2013 Sudanese volunteer flood-relief initiative
Nafeer (Arabic: نفير) was a volunteer-led humanitarian initiative formed in Khartoum, Sudan, in August 2013 in response to severe flooding around the capital. Organised largely by young volunteers and coordinated through social media, the group provided emergency relief at a time when many residents and observers considered the official response inadequate. Commentators have identified it as a forerunner of the Emergency Response Rooms that emerged during the civil war that began in 2023.

== Background ==

Nafeer is a long-standing Sudanese tradition of collective action and mutual assistance, derived from an Arabic term commonly translated as "a call to mobilise" or "a call to collective action". Historically it described communities pooling labour and resources for tasks such as harvesting, house-building or responding to emergencies, and it features in Sudanese songs and oral traditions.

In late July and August 2013, unusually heavy rains caused the Nile and seasonal watercourses to overflow, submerging low-lying neighbourhoods in and around Khartoum. Estimates of those affected ranged around 180,000 people, with thousands of homes destroyed. Public anger grew over what critics described as an insufficient government response, and protests broke out in several flood-affected areas.

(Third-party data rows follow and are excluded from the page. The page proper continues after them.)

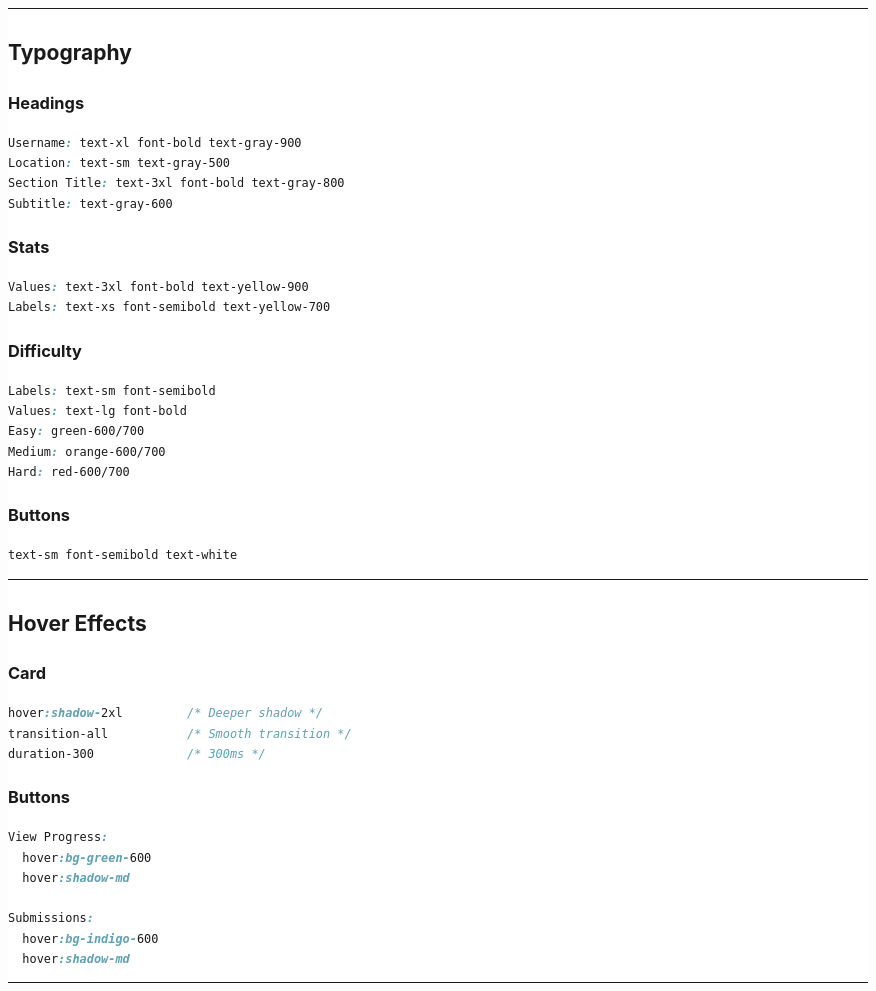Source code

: 
---

## Typography

### **Headings**
```css
Username: text-xl font-bold text-gray-900
Location: text-sm text-gray-500
Section Title: text-3xl font-bold text-gray-800
Subtitle: text-gray-600
```

### **Stats**
```css
Values: text-3xl font-bold text-yellow-900
Labels: text-xs font-semibold text-yellow-700
```

### **Difficulty**
```css
Labels: text-sm font-semibold
Values: text-lg font-bold
Easy: green-600/700
Medium: orange-600/700
Hard: red-600/700
```

### **Buttons**
```css
text-sm font-semibold text-white
```

---

## Hover Effects

### **Card**
```css
hover:shadow-2xl         /* Deeper shadow */
transition-all           /* Smooth transition */
duration-300             /* 300ms */
```

### **Buttons**
```css
View Progress:
  hover:bg-green-600
  hover:shadow-md

Submissions:
  hover:bg-indigo-600
  hover:shadow-md
```

---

== Formation and activities ==

Nafeer was created on Facebook in early August 2013 and grew rapidly into a structured volunteer operation. According to one contemporary account, around 1,200 volunteers had registered within the initiative's first week. A later peer-reviewed case study described Nafeer as adopting a flat management structure divided into 14 committees, with a coordination committee liaising between them; specialised committees handled areas such as health and sanitation, engineering, volunteer training and surveys. Nafeer's activities included distributing food, delivering basic health care through mobile clinics, conducting environmental sanitation campaigns, raising public awareness, and building and reinforcing flood barricades.